Em 2011, a criminalidade era uma chaga para a população do Espírito Santo. Na época, o estado figurava em segundo lugar no ranking nacional da violência, com uma taxa de 56,4 homicídios por 100 000 habitantes — para comparação, o índice atual da Jamaica, hoje o país mais violento do mundo, é de 49,3. Foi nesse contexto brutal de insegurança que Renato Casagrande (PSB) assumiu pela primeira vez o comando do governo estadual. Já em 2025, em seu terceiro mandato, ele celebra os resultados de uma ampla reforma na segurança que, por meio de investimentos na modernização das polícias, inclusão social e policiamento preventivo, baixou as estatísticas de mortes violentas ao menor patamar em quase três décadas — a taxa atual de homicídios é de 17,62 por 100 000 habitantes. Dessa forma, o único estado do eixo Sul-Sudeste governado pela esquerda passou a ser visto como referência dentro desse espectro ideológico, que ainda hoje se mostra encurralado pelo desafio de combater a bandidagem sem rasgar a cartilha dos direitos humanos.
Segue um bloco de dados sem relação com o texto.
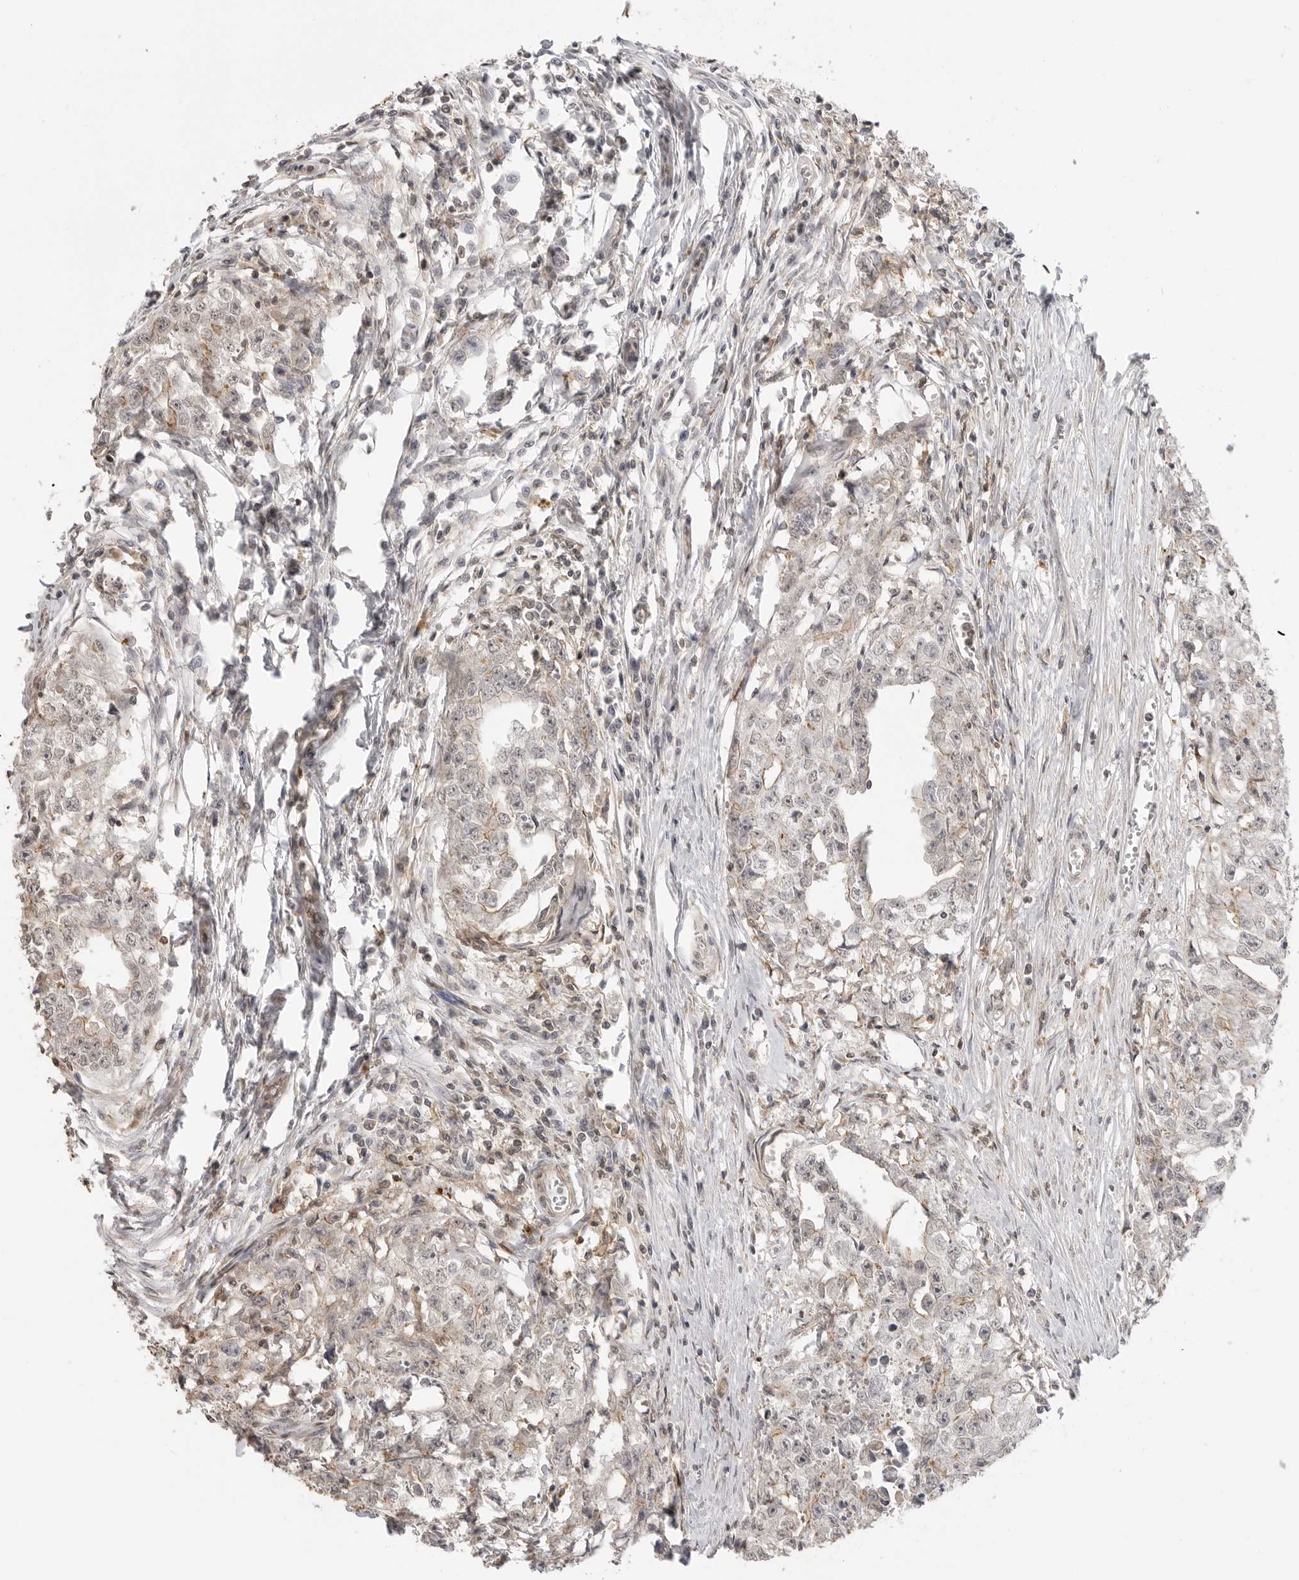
{"staining": {"intensity": "negative", "quantity": "none", "location": "none"}, "tissue": "testis cancer", "cell_type": "Tumor cells", "image_type": "cancer", "snomed": [{"axis": "morphology", "description": "Seminoma, NOS"}, {"axis": "morphology", "description": "Carcinoma, Embryonal, NOS"}, {"axis": "topography", "description": "Testis"}], "caption": "This photomicrograph is of embryonal carcinoma (testis) stained with immunohistochemistry (IHC) to label a protein in brown with the nuclei are counter-stained blue. There is no staining in tumor cells. (DAB immunohistochemistry visualized using brightfield microscopy, high magnification).", "gene": "GPC2", "patient": {"sex": "male", "age": 43}}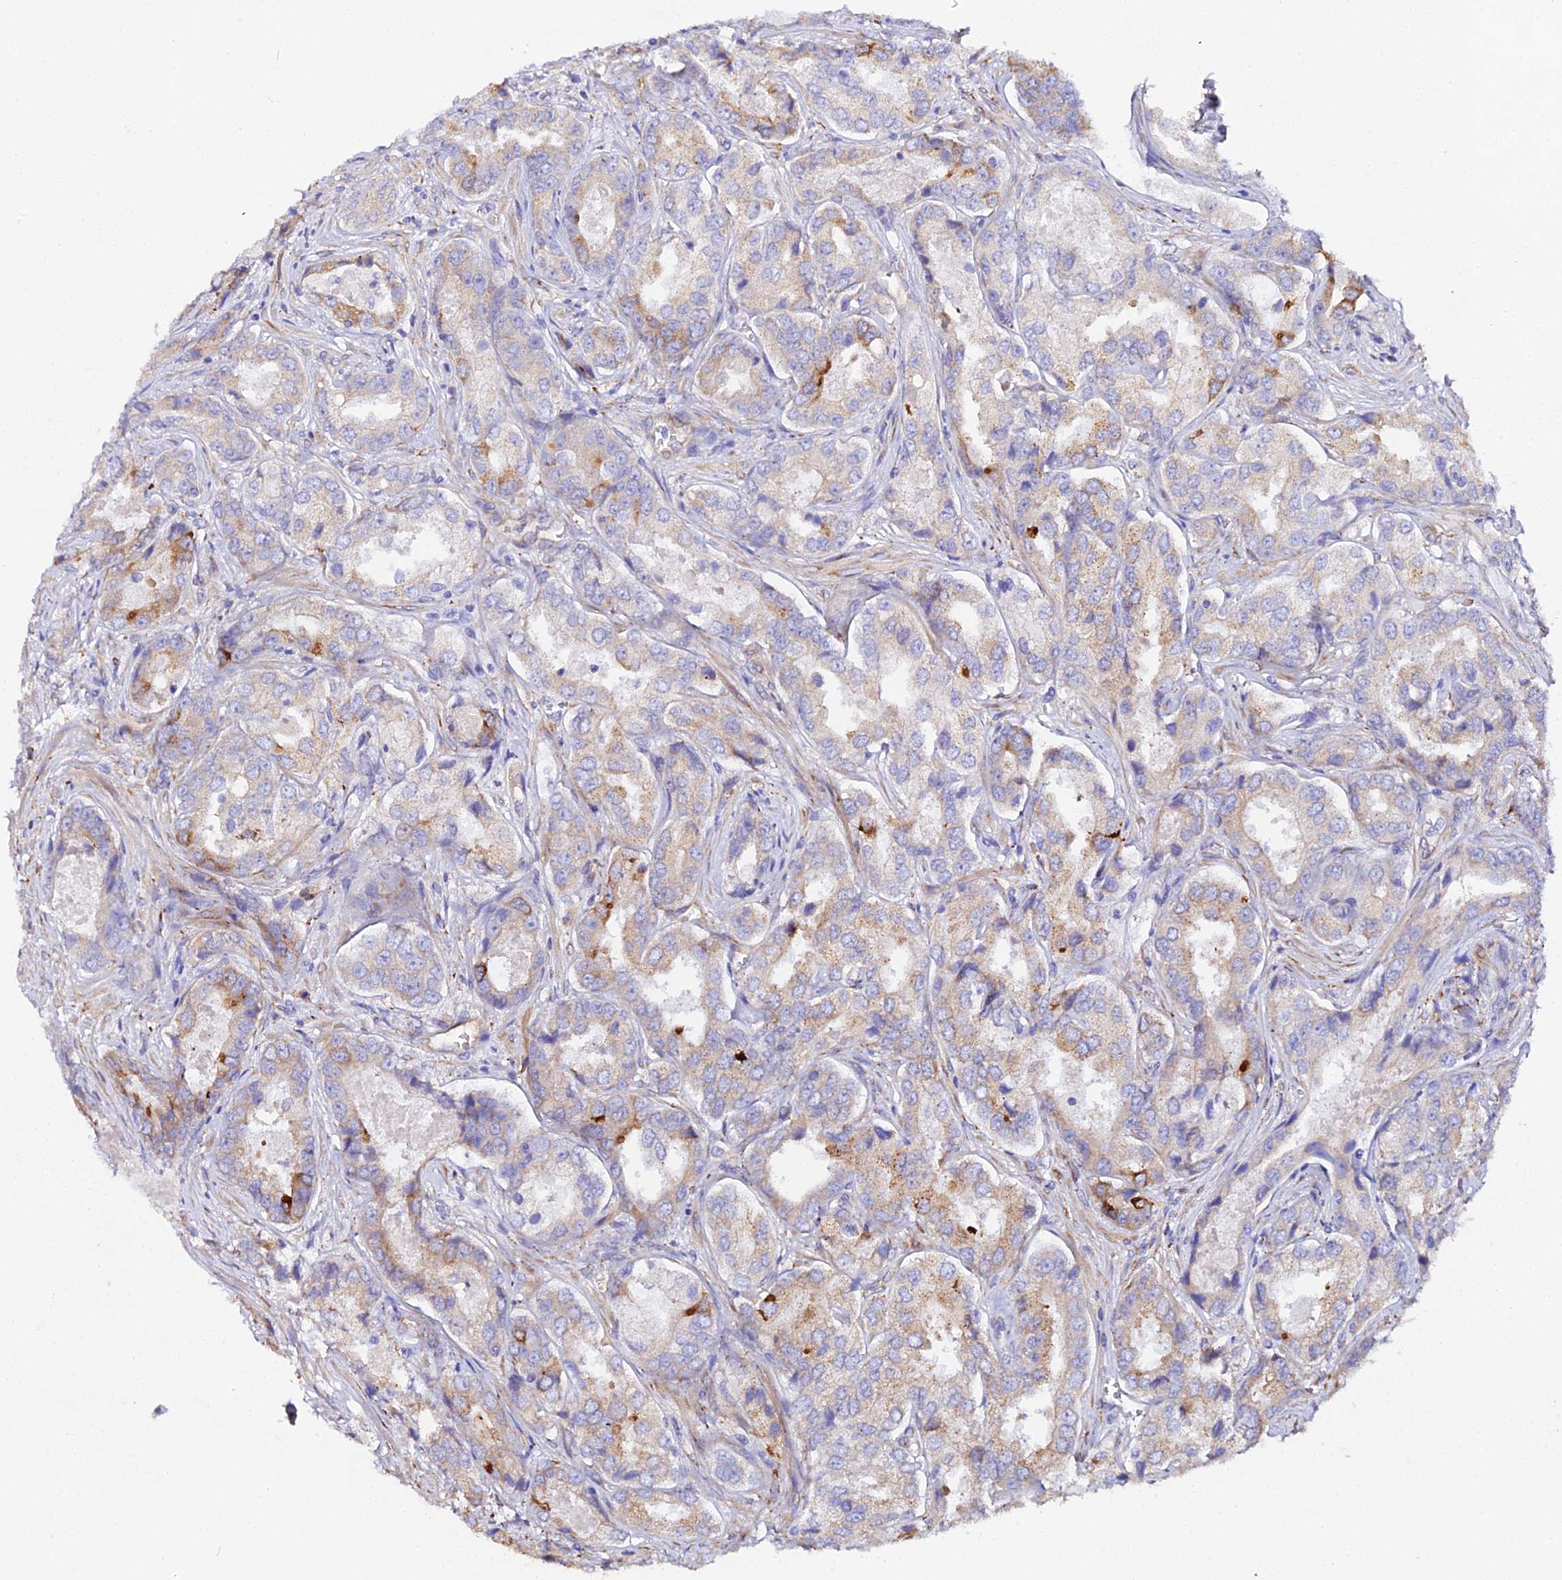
{"staining": {"intensity": "strong", "quantity": "<25%", "location": "cytoplasmic/membranous"}, "tissue": "prostate cancer", "cell_type": "Tumor cells", "image_type": "cancer", "snomed": [{"axis": "morphology", "description": "Adenocarcinoma, Low grade"}, {"axis": "topography", "description": "Prostate"}], "caption": "Immunohistochemical staining of human prostate cancer (adenocarcinoma (low-grade)) reveals strong cytoplasmic/membranous protein staining in about <25% of tumor cells. (brown staining indicates protein expression, while blue staining denotes nuclei).", "gene": "CFAP45", "patient": {"sex": "male", "age": 68}}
No cerne das vitórias do Espírito Santo contra o crime está o programa Estado Presente em Defesa da Vida, implementado pelo PSB no primeiro ano de gestão, que tirou as cidades capixabas do topo do ranking da violência e baixou números de homicídios de mais de 2 000 vítimas em 2011 para 852 em 2024. O modelo une, sob o mesmo prisma, a expansão das políticas de educação, esporte e cultura em áreas vulneráveis com investimentos amplos em tecnologia — a polícia conta hoje com 1 500 câmeras com reconhecimento de rostos e placas de veículos nas ruas do estado, além de outras quinhentas nos ônibus da região metropolitana, monitoramento eletrônico de presos no regime semiaberto e armamentos potentes para patrulhar regiões com forte presença do tráfico. O caso capixaba chama a atenção também pelo expressivo aumento da letalidade policial: o número de mortos foi de 33 em 2018 para 78 no ano passado. “Não temos a cultura de que bandido bom é bandido morto”, disse Casagrande a VEJA, respondendo às críticas relativas a esse crescimento (leia a entrevista abaixo). “Nosso método é enfrentar os criminosos com fortalecimento das forças de segurança e inteligência.”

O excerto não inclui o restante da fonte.